* [To-do item]:
Beneath this line is the data. Output exactly the lines from the line with "Commentary (91)" to the line with "Movies (14)", both ends included, and nothing more.

* [Extracted data]:
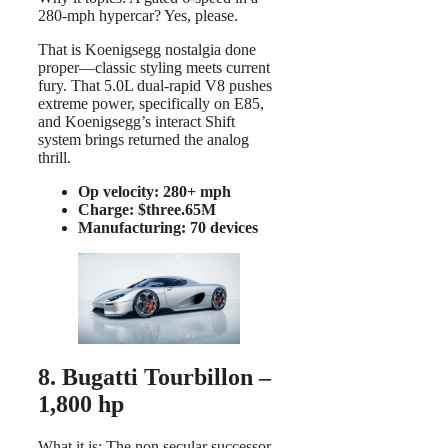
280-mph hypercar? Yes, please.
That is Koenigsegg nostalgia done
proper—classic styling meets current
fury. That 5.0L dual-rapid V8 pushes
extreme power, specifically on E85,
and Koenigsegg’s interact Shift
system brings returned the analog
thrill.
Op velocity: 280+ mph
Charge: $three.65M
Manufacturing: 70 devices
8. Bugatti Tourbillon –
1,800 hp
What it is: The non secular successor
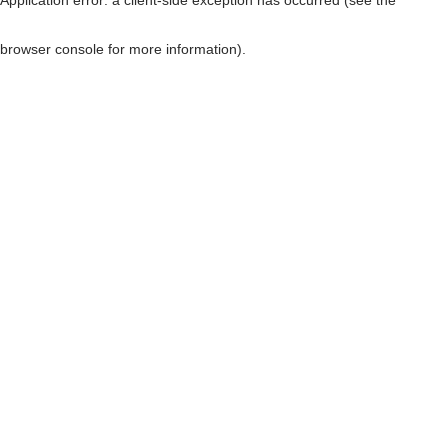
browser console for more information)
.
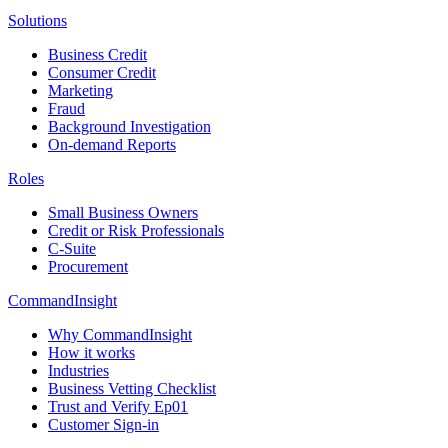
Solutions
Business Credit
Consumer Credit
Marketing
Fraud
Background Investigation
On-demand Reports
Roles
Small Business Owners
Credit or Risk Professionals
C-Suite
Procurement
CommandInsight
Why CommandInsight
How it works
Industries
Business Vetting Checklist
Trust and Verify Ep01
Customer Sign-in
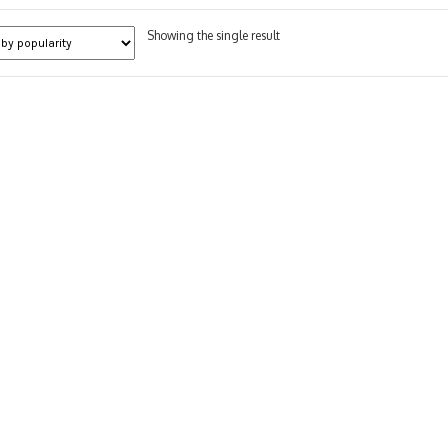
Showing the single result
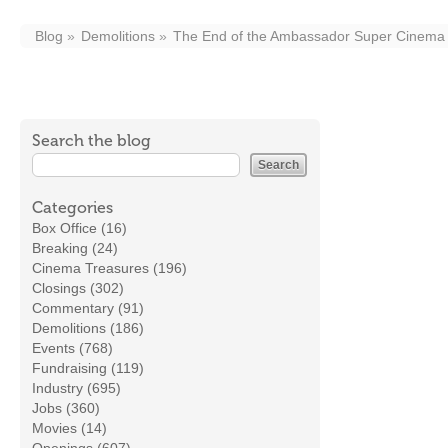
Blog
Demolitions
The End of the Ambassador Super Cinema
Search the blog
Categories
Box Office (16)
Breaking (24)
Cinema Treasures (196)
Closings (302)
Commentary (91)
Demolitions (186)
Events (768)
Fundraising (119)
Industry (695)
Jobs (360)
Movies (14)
---
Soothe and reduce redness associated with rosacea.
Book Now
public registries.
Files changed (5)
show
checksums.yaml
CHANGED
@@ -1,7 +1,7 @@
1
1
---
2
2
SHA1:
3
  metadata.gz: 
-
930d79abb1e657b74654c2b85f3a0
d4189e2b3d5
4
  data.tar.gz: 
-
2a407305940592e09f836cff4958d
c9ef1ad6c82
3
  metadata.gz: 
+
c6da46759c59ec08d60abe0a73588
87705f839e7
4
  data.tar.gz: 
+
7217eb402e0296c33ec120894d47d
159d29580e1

* [Written solution]:
Commentary (91)
Demolitions (186)
Events (768)
Fundraising (119)
Industry (695)
Jobs (360)
Movies (14)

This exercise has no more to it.